* Prompt *
From the rows below, pull out every line that contains the string "kern", and copy each of those lines in full.

* Data lines *
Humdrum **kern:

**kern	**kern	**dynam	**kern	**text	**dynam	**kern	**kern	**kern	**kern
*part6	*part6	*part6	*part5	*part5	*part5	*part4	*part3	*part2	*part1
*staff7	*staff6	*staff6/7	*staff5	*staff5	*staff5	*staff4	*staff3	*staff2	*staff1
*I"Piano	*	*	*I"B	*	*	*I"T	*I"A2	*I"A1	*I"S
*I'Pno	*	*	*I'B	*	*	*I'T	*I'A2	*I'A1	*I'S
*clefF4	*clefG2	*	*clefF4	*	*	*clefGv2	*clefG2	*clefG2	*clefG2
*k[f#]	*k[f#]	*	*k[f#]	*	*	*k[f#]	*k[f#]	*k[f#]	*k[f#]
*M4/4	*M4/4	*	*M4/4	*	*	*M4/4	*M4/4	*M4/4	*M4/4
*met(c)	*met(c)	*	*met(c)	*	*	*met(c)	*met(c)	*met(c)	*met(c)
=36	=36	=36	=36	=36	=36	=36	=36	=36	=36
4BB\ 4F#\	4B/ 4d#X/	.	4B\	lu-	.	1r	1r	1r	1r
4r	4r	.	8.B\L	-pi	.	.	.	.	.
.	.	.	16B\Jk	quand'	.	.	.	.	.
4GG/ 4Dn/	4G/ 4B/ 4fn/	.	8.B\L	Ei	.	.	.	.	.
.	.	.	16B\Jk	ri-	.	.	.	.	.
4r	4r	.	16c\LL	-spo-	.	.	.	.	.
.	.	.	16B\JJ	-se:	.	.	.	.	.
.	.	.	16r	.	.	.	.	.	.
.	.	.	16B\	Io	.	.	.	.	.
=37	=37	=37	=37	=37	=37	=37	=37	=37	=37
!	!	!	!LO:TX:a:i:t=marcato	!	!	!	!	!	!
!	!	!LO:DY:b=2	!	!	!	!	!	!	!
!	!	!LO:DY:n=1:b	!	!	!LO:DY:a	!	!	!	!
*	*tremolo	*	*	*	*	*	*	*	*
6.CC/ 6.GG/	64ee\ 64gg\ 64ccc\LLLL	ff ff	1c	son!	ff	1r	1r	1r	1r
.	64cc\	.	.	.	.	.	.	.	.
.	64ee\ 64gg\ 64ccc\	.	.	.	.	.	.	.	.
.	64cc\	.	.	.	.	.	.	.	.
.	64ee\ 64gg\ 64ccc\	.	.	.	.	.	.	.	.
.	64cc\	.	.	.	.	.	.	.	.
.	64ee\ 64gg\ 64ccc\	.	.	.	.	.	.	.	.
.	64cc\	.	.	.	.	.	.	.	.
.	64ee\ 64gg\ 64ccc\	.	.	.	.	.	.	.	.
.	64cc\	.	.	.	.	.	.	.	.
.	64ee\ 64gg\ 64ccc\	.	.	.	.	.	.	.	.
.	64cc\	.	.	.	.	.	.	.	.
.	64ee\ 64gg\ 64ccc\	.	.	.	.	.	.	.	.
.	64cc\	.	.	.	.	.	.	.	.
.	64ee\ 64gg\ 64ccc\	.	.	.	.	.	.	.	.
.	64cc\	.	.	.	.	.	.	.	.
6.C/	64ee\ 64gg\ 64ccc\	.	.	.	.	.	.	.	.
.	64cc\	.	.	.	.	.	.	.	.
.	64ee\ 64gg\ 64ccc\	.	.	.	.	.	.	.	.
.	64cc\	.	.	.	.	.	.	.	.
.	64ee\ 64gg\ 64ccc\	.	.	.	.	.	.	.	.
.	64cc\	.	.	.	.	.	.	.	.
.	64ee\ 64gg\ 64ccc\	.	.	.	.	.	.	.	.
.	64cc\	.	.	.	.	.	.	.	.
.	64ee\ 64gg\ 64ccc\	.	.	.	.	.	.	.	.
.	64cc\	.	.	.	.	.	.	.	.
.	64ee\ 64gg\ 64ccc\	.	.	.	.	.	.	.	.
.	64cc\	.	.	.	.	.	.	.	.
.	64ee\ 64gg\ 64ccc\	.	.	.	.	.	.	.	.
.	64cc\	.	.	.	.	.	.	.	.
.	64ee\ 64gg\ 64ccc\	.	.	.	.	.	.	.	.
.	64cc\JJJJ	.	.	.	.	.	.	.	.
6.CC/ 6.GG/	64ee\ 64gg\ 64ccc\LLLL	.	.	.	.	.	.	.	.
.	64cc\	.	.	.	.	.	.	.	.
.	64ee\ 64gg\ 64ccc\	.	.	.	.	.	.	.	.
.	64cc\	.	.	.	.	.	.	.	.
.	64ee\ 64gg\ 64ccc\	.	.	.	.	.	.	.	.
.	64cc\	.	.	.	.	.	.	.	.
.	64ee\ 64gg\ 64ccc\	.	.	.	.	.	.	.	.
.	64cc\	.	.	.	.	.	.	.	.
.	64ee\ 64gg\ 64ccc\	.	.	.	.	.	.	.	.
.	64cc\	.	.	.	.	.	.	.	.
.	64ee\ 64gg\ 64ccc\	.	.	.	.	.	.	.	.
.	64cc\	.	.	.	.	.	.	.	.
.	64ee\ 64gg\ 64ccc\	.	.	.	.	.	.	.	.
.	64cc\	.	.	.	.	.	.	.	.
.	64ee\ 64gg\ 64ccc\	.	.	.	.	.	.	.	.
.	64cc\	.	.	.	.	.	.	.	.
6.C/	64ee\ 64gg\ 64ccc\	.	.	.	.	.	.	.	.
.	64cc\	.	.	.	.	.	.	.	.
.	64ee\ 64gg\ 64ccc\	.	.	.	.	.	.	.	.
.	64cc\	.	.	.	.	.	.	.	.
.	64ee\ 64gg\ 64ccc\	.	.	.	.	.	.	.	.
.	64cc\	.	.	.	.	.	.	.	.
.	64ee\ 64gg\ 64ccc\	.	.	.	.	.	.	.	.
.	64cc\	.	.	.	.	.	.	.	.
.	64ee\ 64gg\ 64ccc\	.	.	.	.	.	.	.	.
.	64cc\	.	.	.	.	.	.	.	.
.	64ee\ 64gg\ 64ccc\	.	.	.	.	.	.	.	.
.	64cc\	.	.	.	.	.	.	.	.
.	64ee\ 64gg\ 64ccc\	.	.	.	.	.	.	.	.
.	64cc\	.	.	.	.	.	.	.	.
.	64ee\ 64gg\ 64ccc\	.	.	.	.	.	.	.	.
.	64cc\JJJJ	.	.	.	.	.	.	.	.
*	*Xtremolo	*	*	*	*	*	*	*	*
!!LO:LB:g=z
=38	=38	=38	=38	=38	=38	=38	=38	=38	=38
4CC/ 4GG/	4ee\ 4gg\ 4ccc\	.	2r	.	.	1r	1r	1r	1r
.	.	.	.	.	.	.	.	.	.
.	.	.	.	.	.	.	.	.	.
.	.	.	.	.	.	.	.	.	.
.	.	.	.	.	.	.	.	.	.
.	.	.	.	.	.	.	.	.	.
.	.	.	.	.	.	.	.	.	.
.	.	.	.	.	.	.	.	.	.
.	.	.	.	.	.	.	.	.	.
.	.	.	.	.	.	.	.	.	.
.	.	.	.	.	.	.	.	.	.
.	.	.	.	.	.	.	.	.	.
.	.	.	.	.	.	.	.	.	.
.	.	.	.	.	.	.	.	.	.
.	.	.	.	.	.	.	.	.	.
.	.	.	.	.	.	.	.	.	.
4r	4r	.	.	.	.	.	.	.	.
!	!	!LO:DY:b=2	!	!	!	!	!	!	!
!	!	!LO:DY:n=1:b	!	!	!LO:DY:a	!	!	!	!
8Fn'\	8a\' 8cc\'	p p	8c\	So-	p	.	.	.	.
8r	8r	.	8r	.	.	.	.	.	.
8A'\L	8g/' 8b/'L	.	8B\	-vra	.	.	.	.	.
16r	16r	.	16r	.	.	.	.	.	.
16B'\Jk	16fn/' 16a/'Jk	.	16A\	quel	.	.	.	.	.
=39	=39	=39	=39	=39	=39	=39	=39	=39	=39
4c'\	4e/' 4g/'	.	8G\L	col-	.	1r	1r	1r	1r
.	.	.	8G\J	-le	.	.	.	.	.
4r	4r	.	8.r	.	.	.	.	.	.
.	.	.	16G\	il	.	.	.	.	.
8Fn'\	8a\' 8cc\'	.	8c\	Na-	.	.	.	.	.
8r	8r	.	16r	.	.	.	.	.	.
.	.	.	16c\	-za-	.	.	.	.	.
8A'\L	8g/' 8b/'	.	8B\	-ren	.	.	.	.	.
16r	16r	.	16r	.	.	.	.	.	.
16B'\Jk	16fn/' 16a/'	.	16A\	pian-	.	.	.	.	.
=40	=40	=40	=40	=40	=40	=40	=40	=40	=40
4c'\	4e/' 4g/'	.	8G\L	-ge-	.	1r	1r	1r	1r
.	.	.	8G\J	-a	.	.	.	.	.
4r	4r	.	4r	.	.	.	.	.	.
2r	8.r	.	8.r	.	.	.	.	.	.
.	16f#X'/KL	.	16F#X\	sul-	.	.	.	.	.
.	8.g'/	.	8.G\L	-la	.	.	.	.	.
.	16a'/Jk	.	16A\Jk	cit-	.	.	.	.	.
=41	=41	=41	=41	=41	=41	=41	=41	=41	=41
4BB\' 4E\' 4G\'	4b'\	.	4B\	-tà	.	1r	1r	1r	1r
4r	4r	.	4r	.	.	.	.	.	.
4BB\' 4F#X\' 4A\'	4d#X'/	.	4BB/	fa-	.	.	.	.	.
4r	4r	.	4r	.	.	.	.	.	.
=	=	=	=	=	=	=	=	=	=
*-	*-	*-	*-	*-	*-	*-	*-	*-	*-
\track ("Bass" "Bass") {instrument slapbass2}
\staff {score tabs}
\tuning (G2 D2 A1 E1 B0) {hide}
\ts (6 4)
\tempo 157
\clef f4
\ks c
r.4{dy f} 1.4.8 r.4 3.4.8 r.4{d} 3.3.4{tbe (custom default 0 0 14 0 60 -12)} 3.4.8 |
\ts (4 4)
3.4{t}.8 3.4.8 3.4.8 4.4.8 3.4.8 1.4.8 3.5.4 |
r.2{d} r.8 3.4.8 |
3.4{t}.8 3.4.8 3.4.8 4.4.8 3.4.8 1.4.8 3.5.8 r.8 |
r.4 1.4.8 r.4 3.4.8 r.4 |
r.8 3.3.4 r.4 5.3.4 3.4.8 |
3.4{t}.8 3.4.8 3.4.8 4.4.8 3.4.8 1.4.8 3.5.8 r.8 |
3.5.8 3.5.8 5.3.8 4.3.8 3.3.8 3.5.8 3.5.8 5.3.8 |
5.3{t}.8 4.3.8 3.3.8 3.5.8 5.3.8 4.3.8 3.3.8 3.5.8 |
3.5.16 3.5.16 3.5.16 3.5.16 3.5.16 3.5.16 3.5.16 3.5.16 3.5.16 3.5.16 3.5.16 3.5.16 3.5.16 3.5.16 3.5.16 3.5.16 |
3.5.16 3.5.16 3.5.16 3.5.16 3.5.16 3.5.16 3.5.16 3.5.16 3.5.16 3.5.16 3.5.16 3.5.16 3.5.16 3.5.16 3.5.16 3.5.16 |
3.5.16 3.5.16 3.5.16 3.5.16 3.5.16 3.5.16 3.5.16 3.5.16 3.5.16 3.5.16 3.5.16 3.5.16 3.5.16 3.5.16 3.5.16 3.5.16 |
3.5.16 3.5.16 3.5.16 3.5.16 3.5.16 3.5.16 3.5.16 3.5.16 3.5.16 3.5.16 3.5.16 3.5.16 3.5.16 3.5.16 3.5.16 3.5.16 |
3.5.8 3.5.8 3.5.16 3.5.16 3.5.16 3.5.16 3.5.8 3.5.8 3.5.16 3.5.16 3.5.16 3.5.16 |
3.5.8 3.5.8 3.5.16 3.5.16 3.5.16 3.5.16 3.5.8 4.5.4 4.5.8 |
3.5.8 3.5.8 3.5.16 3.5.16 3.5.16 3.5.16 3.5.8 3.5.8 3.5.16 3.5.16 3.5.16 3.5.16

* Answer for this exercise *
Humdrum **kern:
**kern	**kern	**dynam	**kern	**text	**dynam	**kern	**kern	**kern	**kern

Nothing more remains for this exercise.